WHAT NEEDS TO BE DONE:
Down to the last line, output the records below exactly.

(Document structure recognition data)
━━━━━━━━━━
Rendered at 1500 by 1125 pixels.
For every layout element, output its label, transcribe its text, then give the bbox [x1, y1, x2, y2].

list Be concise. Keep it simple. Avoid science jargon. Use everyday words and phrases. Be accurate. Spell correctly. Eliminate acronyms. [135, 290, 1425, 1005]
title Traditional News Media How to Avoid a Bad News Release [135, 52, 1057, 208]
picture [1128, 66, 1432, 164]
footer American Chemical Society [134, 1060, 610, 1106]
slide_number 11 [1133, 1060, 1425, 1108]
━━━━━━━━━━
SOLUTION TO THIS EXERCISE:
Rendered at 1500 by 1125 pixels.
For every layout element, output its label, transcribe its text, then give the bbox [x1, y1, x2, y2].

list Be concise. Keep it simple. Avoid science jargon. Use everyday words and phrases. Be accurate. Spell correctly. Eliminate acronyms. [135, 290, 1425, 1005]
title Traditional News Media How to Avoid a Bad News Release [135, 52, 1057, 208]
picture [1128, 66, 1432, 164]
footer American Chemical Society [134, 1060, 610, 1106]
slide_number 11 [1133, 1060, 1425, 1108]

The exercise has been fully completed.